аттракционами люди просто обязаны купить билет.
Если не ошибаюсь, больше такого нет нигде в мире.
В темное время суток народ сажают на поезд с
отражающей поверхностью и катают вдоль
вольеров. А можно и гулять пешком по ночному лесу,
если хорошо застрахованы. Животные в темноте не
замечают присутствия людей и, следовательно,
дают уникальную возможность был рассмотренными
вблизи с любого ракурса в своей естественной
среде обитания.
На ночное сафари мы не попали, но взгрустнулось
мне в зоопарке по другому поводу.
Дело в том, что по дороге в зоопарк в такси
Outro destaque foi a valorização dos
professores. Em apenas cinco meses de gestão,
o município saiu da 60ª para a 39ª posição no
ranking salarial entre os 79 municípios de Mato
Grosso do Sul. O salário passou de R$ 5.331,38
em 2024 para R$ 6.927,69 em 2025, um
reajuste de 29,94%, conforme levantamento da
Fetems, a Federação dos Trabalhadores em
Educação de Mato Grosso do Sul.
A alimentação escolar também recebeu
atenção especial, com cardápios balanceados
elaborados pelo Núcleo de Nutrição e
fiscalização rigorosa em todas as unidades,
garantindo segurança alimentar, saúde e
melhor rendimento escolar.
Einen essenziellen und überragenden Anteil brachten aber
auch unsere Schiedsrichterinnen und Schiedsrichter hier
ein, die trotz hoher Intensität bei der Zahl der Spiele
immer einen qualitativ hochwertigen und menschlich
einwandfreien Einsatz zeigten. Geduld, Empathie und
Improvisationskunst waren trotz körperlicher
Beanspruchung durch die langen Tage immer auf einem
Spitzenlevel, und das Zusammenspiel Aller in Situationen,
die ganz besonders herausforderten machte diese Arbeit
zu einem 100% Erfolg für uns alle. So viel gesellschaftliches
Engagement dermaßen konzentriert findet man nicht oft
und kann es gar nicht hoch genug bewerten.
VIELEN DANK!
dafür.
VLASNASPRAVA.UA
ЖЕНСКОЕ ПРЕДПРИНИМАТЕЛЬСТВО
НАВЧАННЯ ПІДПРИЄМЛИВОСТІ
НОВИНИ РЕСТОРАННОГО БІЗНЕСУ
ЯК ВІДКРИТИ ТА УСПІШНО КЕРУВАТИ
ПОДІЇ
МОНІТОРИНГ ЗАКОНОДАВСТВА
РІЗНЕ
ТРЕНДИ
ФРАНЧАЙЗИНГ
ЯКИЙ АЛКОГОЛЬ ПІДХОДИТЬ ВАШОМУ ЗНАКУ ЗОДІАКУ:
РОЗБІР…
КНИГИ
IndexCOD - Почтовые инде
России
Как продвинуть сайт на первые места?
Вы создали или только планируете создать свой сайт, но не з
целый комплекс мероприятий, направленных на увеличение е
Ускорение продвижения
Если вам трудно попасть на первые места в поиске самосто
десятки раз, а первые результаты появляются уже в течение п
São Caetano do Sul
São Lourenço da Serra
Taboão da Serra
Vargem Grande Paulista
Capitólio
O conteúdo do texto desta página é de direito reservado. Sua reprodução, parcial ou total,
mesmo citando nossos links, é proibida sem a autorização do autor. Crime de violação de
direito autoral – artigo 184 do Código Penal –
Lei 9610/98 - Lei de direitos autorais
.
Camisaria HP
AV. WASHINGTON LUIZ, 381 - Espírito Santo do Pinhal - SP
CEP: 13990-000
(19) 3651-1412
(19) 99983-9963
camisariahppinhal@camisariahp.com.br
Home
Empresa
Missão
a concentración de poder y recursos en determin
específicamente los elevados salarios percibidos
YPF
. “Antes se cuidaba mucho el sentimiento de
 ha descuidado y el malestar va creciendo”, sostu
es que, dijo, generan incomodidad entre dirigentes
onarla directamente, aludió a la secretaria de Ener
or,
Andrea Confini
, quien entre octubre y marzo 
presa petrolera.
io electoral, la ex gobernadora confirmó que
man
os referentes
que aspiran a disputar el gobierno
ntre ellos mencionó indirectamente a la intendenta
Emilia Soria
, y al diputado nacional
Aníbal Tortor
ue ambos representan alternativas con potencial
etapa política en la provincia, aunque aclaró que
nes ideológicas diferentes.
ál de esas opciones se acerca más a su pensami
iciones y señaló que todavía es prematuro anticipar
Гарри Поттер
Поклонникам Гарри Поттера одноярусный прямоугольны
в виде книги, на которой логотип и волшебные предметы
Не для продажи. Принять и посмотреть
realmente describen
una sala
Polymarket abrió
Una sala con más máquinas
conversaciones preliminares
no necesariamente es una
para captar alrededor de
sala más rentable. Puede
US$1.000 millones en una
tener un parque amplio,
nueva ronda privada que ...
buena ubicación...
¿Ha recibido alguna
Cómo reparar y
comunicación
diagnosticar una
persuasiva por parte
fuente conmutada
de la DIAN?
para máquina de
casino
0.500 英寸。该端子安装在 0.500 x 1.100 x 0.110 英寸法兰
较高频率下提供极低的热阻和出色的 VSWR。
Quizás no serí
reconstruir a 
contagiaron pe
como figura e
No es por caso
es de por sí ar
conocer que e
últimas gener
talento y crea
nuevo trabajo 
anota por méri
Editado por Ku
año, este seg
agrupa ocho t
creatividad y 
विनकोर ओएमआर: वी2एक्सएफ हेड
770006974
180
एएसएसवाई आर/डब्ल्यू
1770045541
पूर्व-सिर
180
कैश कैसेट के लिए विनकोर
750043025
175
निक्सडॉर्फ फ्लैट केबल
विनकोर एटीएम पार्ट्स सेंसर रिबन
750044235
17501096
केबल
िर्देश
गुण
++++++++++++++++++++
[Required action]:
From the listing above, the lines starting with the one that has "direito autoral –" and running through the one that has "ha descuidado y" should be copied exactly, ends included.

[Written solution]:
direito autoral – artigo 184 do Código Penal –
Lei 9610/98 - Lei de direitos autorais
.
Camisaria HP
AV. WASHINGTON LUIZ, 381 - Espírito Santo do Pinhal - SP
CEP: 13990-000
(19) 3651-1412
(19) 99983-9963
camisariahppinhal@camisariahp.com.br
Home
Empresa
Missão
a concentración de poder y recursos en determin
específicamente los elevados salarios percibidos
YPF
. “Antes se cuidaba mucho el sentimiento de
 ha descuidado y el malestar va creciendo”, sostu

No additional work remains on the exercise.